The One hundred and fourteenth Regiment, at Louisa, is under orders for the Army of the James. It was retained by Major- General Burbridge in consequence of the threatened invasion of the State by Breckinridge. The One hundred and twenty-second has just been completed, and I have directed its concentration at Louisville in order to relieve the One hundred and fourteenth, that it may obey its previous orders. The regiment will descend the Big Sandy, take steam-boat to Parkersburg, and the Baltimore and Ohio Railroad to Baltimore. Recruiting continues dull. Most of the able-bodied negroes in the cities and large towns, and the country adjacent thereto, have been enlisted, but we require mounted troops to penetrate the interior counties, which abound with Southern sympathizers, and who adopt every means possible to prevent the negroes from proceeding to the camps of reception. When General Burbridge returns from his expedition the mounted colored force with him can be used for this purpose. The incomplete regiments will then soon be filled. I do not propose to organize any additional regiments in Kentucky, but take the recruits to keep up the standard of those already organized.

I request permission to send recruiting officers to Cairo and Mound City to enlist Kentucky negroes who have escaped from bondage. I understand nearly 1,000 such negroes could be enlisted with their consent. They have not been enrolled in Illinois, but the States could receive credit for them on their quota when enlisted. The major of the regiment at Paducah recruited some 350 of these men, but the assistant adjutant-general at the headquarters in Illinois forbade them being taken from the State, and they were in consequence lost to the service. Form this source I could keep the heavy artillery regiments at Columbus ad Paducah entirely full.

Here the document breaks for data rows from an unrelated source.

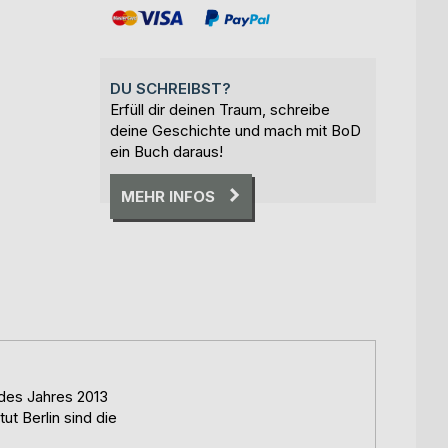
DU SCHREIBST?
Erfüll dir deinen Traum, schreibe
deine Geschichte und mach mit BoD
ein Buch daraus!
MEHR INFOS
 des Jahres 2013
t Berlin sind die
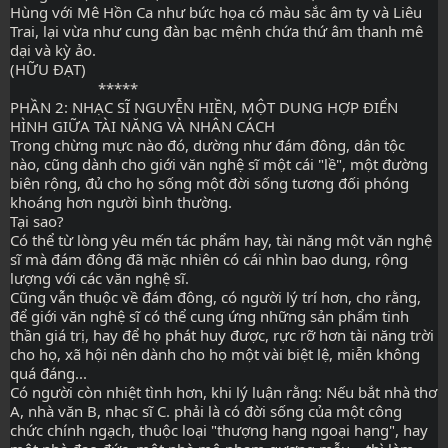
Hùng với Mê Hồn Ca như bức họa có màu sắc âm ty và Liêu 
Trai, lại vừa như cung đàn bạc mệnh chứa thứ âm thanh mê 
dại và kỳ ảo.
(HỮU ĐẠT)
                      *****
PHẦN 2: NHẠC SĨ NGUYỄN HIỀN, MỘT DUNG HỢP ĐIỂN 
HÌNH GIỮA TÀI NĂNG VÀ NHÂN CÁCH 
Trong chừng mực nào đó, dường như đám đông, dân tộc 
nào, cũng dành cho giới văn nghệ sĩ một cái "lề", một đường 
biên rộng, đủ cho họ sống một đời sống tương đối phóng 
khoáng hơn người bình thường.
Tại sao?
Có thể từ lòng yêu mến tác phẩm hay, tài năng một văn nghệ 
sĩ mà đám đông đã mặc nhiên có cái nhìn bao dung, rộng 
lượng với các văn nghệ sĩ.
Cũng vẫn thuộc về đám đông, có người lý trí hơn, cho rằng, 
để giới văn nghệ sĩ có thể cung ứng những sản phẩm tinh 
thần giá trị, hay để họ phát huy được, rực rỡ hơn tài năng trời 
cho họ, xã hội nên dành cho họ một vài biệt lệ, miễn không 
quá đáng...
Có người còn nhiệt tình hơn, khi lý luận rằng: Nếu bắt nhà thơ 
A, nhà văn B, nhạc sĩ C. phải là có đời sống của một công 
chức chính ngạch, thuộc loại "thượng hạng ngoại hạng", hay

I found it necessary to order shelter for the helpless women and children at Camp Nelson, where there is quite a number, and that number constantly increasing. On Christmas day a large number arrived, stating they were driven from their homes, and in some instances they stated their masters had their cabins pulled down over their heads. I have no reason to suppose that the thorough Union men treat their helpless slaves with any inhumanity, but it is the Southern sympathizers, who are opposed to the policy of arming the blacks. Such of them as have lost their able-bodied men are anxious to get rid of those who are an expense to them, and in many cases drive them off to seek shelter where they best can. I feel bound to take charge of all such, and afford them food and shelter until other provision can be made for them. I learn that a number of women can be profitably employed at Camp Nelson.

I shall go from this place to Nashville, where my presence is necessary. Governor Johnson also wishes to see me.